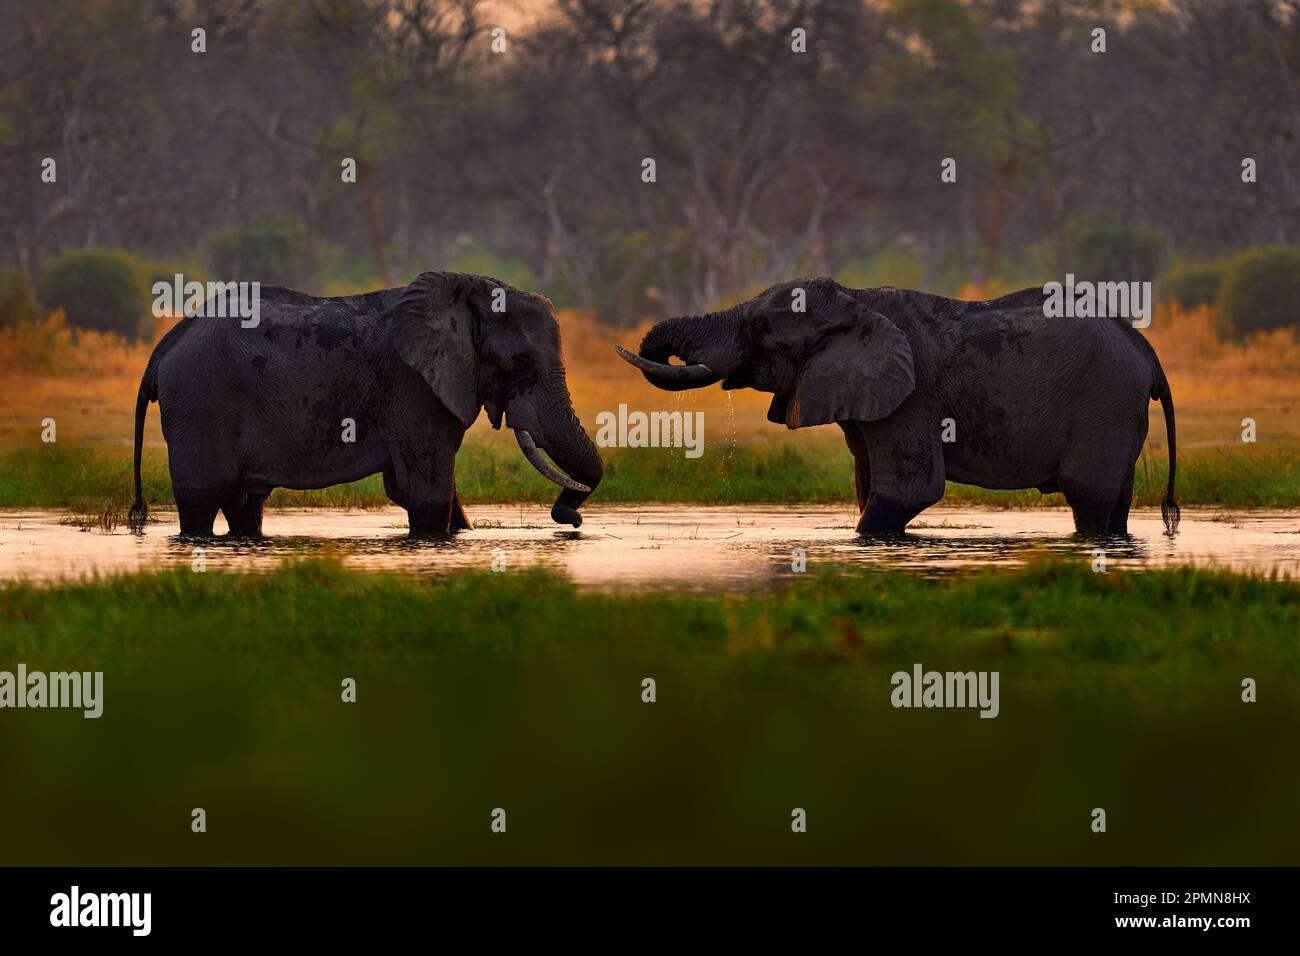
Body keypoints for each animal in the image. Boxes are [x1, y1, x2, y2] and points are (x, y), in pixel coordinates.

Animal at [126, 270, 603, 538]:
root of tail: (167, 344)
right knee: (201, 503)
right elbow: (428, 492)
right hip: (199, 405)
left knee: (245, 505)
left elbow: (423, 492)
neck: (468, 292)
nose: (571, 520)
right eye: (520, 362)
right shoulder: (414, 388)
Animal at [618, 277, 1180, 538]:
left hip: (1105, 403)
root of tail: (1144, 348)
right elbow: (868, 487)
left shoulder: (910, 397)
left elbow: (907, 490)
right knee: (1114, 503)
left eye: (759, 328)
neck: (854, 300)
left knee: (1089, 497)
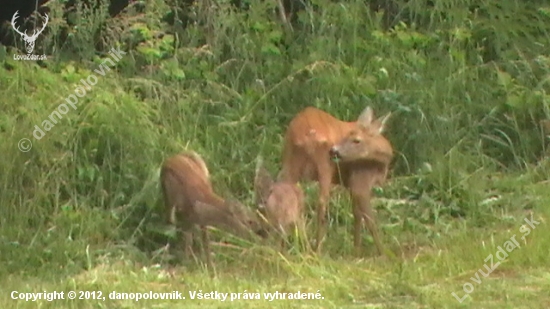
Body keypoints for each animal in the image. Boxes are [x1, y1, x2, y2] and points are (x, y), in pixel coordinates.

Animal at [280, 106, 392, 255]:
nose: (334, 151)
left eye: (356, 140)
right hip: (324, 164)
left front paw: (356, 249)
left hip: (289, 161)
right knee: (321, 202)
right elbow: (369, 219)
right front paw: (383, 253)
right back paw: (317, 248)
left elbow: (357, 214)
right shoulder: (360, 180)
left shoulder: (351, 184)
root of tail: (304, 133)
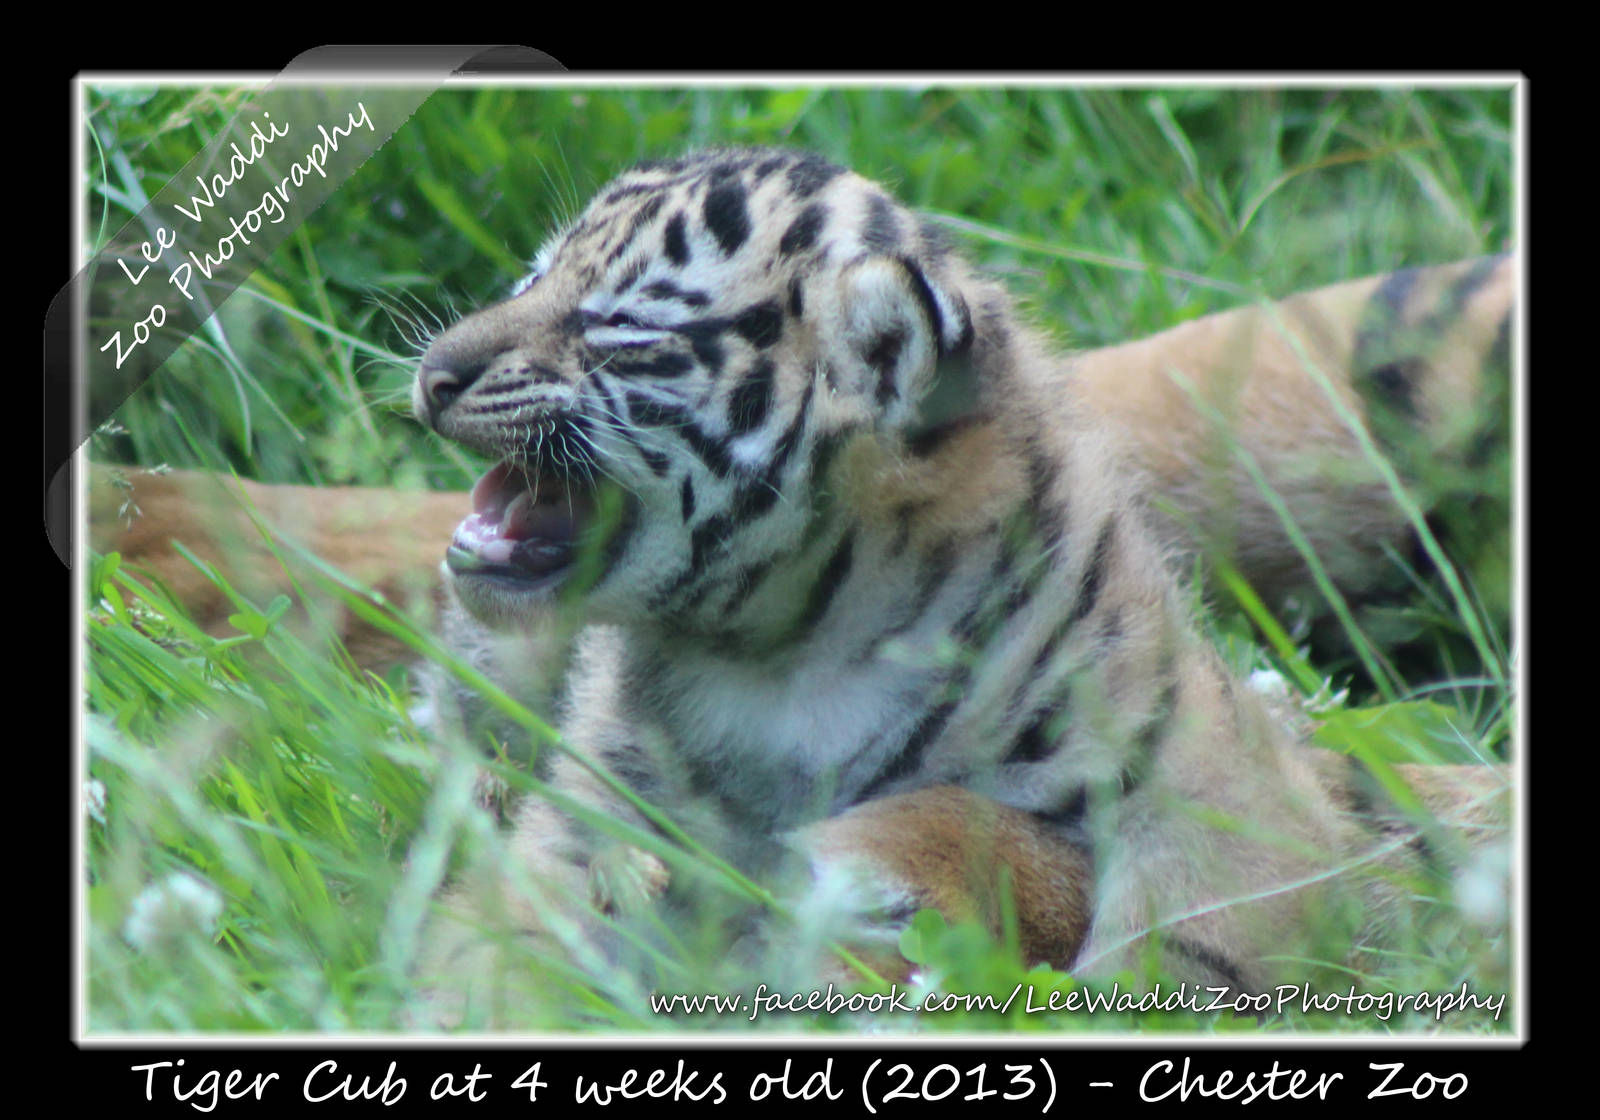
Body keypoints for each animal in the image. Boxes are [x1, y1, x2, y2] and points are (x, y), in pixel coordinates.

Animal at [383, 146, 1513, 1020]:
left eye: (616, 329)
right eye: (531, 279)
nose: (433, 372)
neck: (784, 645)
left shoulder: (1203, 761)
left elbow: (1200, 925)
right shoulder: (588, 819)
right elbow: (505, 945)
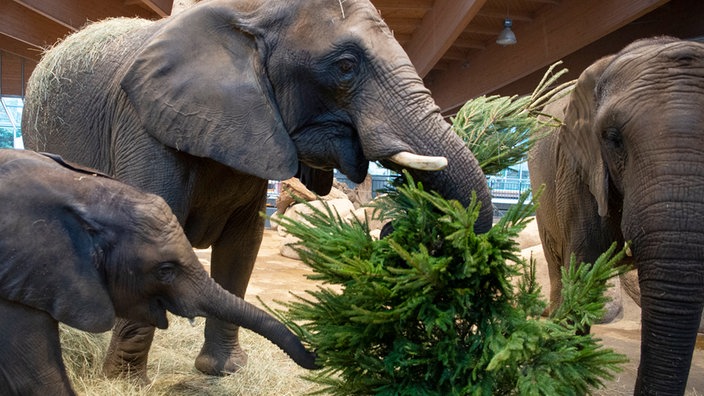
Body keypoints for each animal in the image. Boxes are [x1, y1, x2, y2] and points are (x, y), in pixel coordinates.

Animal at [23, 0, 496, 382]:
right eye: (345, 66)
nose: (392, 230)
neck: (254, 12)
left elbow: (242, 244)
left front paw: (224, 371)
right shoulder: (143, 127)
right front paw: (124, 383)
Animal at [532, 35, 700, 394]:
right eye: (613, 139)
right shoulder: (578, 172)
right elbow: (582, 272)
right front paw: (571, 371)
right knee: (555, 261)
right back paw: (553, 322)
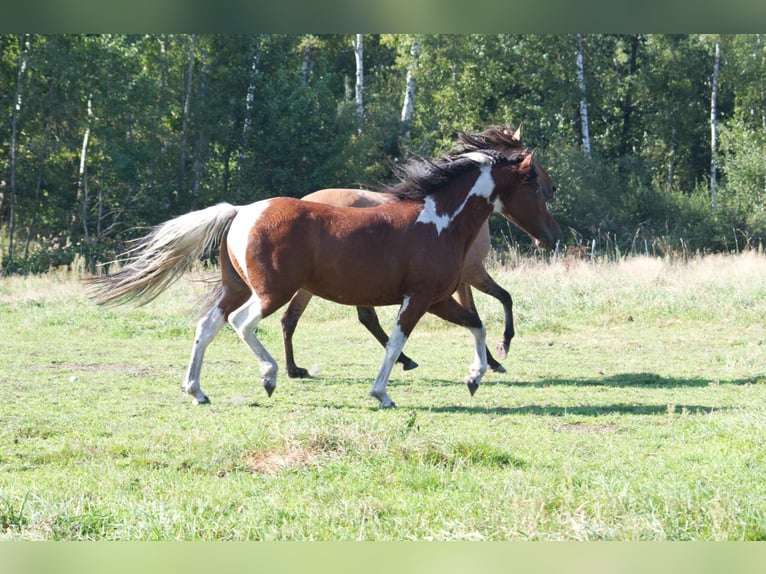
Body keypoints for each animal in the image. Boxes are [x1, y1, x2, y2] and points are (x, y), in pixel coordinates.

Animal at [88, 128, 560, 412]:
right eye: (535, 184)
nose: (552, 236)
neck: (440, 220)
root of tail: (242, 211)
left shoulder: (439, 298)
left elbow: (476, 324)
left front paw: (476, 376)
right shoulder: (421, 297)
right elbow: (397, 341)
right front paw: (383, 393)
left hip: (236, 287)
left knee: (207, 326)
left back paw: (197, 391)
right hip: (271, 292)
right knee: (243, 323)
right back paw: (271, 376)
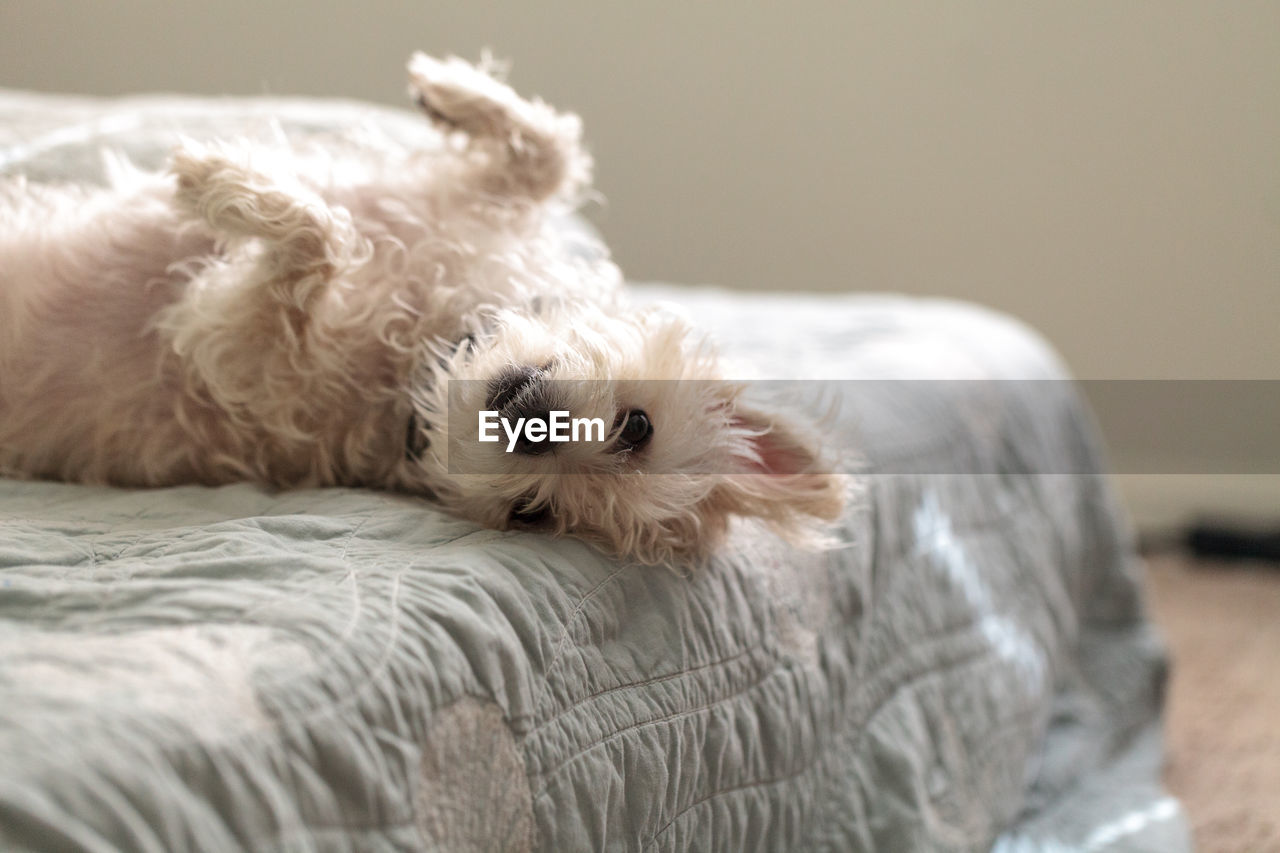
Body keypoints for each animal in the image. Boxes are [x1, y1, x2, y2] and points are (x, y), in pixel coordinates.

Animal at [0, 51, 844, 558]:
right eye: (639, 427)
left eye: (533, 515)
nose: (536, 435)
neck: (432, 344)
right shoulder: (468, 206)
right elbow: (551, 150)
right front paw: (450, 92)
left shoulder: (236, 346)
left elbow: (317, 244)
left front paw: (216, 180)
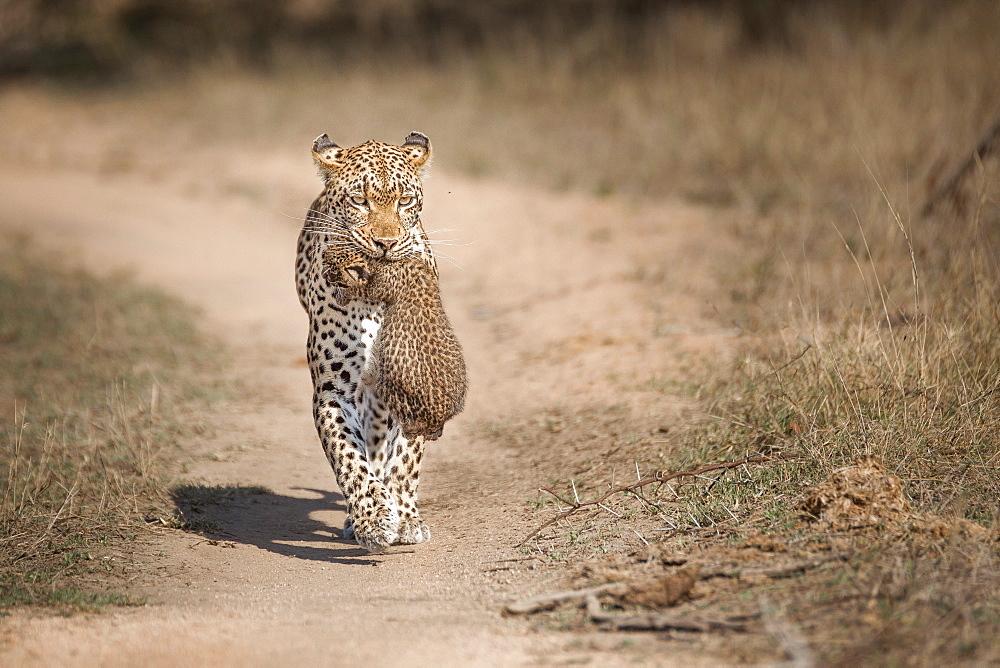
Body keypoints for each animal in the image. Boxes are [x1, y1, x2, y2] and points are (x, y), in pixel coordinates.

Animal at [292, 130, 442, 552]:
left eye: (404, 201)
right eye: (360, 200)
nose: (386, 244)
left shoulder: (412, 382)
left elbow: (406, 458)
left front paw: (405, 516)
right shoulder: (333, 391)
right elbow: (348, 457)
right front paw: (373, 518)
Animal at [322, 248, 470, 440]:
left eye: (333, 268)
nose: (324, 275)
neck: (382, 263)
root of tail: (437, 416)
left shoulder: (378, 287)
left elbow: (361, 289)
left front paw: (342, 295)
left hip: (389, 389)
☆ ☆ ☆ ☆
Problem requirements:
Select every line of the material above holding the word "tail" and copy it.

Reply:
root of tail: (167, 344)
root of tail: (1144, 348)
root of tail: (304, 133)
root of tail: (242, 211)
root of tail: (437, 416)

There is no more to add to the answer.